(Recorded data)
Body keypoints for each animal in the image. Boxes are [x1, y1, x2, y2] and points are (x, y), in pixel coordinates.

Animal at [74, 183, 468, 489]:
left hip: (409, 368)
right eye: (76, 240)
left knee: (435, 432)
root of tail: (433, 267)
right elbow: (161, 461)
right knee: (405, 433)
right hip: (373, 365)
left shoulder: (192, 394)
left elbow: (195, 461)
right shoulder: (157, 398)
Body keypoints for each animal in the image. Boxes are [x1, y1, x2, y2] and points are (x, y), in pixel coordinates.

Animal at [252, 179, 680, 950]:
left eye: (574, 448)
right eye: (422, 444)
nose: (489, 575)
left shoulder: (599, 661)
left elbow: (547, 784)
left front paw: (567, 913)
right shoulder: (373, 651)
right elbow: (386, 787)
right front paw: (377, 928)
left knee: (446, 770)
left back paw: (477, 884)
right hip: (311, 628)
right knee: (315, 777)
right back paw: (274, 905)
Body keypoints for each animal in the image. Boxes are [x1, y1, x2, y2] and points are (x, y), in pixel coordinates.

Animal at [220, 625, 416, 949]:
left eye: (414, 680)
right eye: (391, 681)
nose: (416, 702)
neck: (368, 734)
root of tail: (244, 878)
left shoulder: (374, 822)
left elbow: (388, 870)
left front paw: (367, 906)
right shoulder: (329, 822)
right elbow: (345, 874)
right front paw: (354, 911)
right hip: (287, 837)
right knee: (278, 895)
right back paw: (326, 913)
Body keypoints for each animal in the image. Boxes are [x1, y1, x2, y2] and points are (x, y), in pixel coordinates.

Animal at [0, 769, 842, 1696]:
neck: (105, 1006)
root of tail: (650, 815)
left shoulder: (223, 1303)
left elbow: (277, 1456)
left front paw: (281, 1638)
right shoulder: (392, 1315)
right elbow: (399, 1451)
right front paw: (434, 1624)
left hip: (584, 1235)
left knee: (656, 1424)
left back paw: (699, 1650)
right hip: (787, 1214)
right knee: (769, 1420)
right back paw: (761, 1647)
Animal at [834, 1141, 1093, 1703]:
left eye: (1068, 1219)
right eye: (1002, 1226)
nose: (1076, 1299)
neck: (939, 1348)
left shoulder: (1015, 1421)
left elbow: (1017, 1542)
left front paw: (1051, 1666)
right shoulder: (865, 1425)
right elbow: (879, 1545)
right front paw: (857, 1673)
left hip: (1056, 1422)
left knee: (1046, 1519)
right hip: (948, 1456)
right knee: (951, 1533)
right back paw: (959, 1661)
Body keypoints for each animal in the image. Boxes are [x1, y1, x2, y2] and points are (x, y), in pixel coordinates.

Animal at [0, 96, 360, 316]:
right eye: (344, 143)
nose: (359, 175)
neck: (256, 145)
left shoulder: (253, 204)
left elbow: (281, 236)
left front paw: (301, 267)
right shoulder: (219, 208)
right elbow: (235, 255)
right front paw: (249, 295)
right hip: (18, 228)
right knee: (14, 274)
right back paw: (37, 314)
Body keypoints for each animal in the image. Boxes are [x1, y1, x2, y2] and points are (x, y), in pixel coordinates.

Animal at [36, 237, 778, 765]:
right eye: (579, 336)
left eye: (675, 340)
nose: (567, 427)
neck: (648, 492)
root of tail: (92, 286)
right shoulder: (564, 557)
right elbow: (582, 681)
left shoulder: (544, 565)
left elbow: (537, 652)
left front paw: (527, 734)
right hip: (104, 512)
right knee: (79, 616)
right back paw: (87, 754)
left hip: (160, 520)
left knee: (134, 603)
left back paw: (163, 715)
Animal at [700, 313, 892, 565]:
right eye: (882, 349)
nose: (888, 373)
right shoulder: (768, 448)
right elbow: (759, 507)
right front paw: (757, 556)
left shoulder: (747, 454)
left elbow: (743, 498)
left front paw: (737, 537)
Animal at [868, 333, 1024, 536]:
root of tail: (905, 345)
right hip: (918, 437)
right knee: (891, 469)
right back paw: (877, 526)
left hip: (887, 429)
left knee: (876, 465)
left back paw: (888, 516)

• YOUR ASSIGNMENT
Among the records, find every line holding the word "tail" and copy it.

• WRITTEN RESPONSE
root of tail: (433, 267)
root of tail: (244, 878)
root of tail: (650, 815)
root of tail: (92, 286)
root of tail: (905, 345)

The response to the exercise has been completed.